Task item -> Only the lines below starting at the one containing "roll_deg: -0.6" and ending at the one containing "focal_mm: 2.22" belong in the answer, each copied exactly.
━━━━━ Study material ━━━━━
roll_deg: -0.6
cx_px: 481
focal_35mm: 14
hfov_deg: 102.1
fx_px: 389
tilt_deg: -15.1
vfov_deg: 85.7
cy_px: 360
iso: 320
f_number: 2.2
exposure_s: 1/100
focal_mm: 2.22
━━━━━
━━━━━ Study material ━━━━━
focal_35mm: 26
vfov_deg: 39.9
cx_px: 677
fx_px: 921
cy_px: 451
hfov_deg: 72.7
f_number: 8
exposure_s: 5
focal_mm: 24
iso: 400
━━━━━
━━━━━ Study material ━━━━━
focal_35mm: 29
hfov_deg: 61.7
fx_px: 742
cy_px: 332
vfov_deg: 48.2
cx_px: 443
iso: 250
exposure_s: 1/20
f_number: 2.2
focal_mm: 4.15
━━━━━
Exercise answer ->
roll_deg: -0.6
cx_px: 481
focal_35mm: 14
hfov_deg: 102.1
fx_px: 389
tilt_deg: -15.1
vfov_deg: 85.7
cy_px: 360
iso: 320
f_number: 2.2
exposure_s: 1/100
focal_mm: 2.22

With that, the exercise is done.